BioGrid's protein interaction software includes a database of the 20,000 known protein structures and uses that database to identify which ones could potentially interact, among the thousands of proteins created by the over-expressing genes.

And the researchers have applied this process to develop a Gene Ontology (GO) as a vocabulary to describe all the different genetic processes. They then used this vocabulary to mine through the 15,000,000 entries of PubMed.

Below is a screenshot showing the user interface of GoPubMed. "This screenshot displays the results for the query 'levamisole inhibitor' limited to 100 papers. On the left, part of the GO relevant to the query is shown and on the right the abstracts for a selected GO term. The search terms are highlighted online in orange and the GO terms in green. Right of each abstract is a list with all the GO terms for that abstract ordered by an accuracy percentage" (Credit:BioGrid project).

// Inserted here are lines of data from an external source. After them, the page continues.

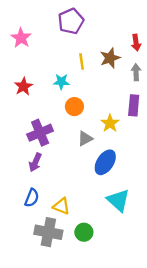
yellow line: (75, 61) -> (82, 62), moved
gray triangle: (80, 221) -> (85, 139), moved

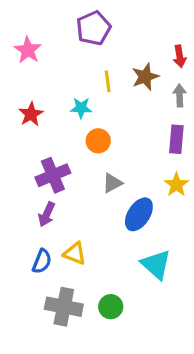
yellow star: (110, 123) -> (176, 185), moved
yellow triangle: (61, 206) -> (75, 253), moved

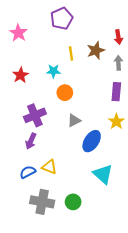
blue semicircle: (42, 261) -> (28, 172), turned -140

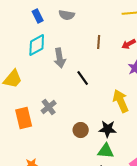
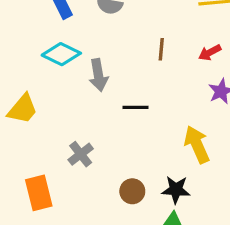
cyan diamond: (37, 45) -> (61, 54), turned 55
black line: (83, 78) -> (136, 107), turned -56
orange rectangle: (24, 118) -> (39, 193), moved

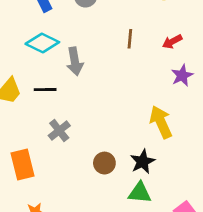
black line: (136, 107) -> (45, 90), moved
black star: (176, 190) -> (143, 162), turned -30

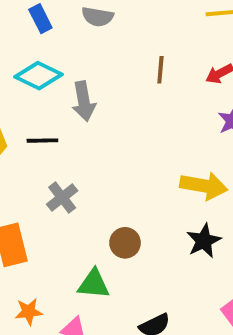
yellow arrow: (161, 122) -> (204, 186), turned 124
black star: (143, 162) -> (204, 241), moved
green triangle: (140, 193) -> (94, 284), moved

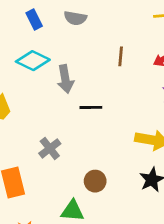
black line: (42, 141) -> (91, 107), moved

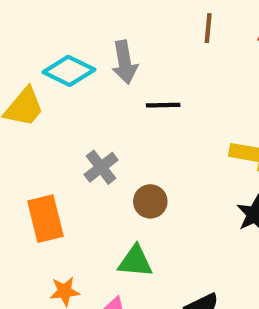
cyan diamond: (33, 61) -> (69, 71), moved
brown circle: (95, 181) -> (150, 201), moved

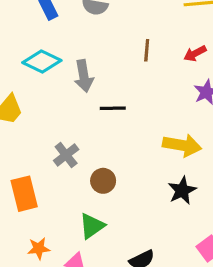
cyan diamond: (69, 71) -> (42, 62), moved
green triangle: (135, 261) -> (92, 226), turned -40

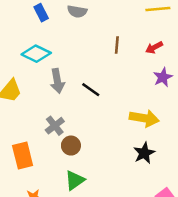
gray arrow: (84, 76) -> (57, 81), moved
black line: (113, 108) -> (91, 90), turned 36
brown circle: (103, 181) -> (71, 146), moved

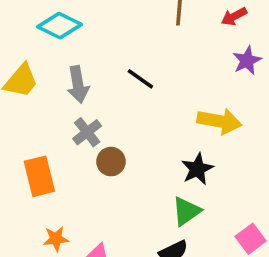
gray arrow: (57, 81) -> (78, 84), moved
black star: (144, 153) -> (197, 169), moved
green triangle: (75, 180) -> (186, 211), moved

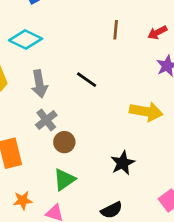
black star: (197, 169) -> (123, 163), moved
green triangle: (186, 211) -> (64, 180), moved

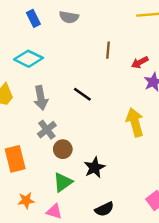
red arrow: (157, 33) -> (140, 62), moved
yellow arrow: (146, 112) -> (135, 122), turned -116
black star: (123, 163) -> (95, 168), moved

The user interface of GoPubMed

This picture has been extracted from a paper named "GoPubMed: Exploring PubMed with the GeneOntology" (PDF format, 4 pages, 594 KB) published in 2005 by 'Nucleic Acid Research'.

And the results of this project are available to everyone, even if there are some limitations for non-paying users. For example, the ontology-based search is available at GoPubMed.org, while the protein interaction database is at Scoppi.org. You also can check the the Gene Ontology for more details.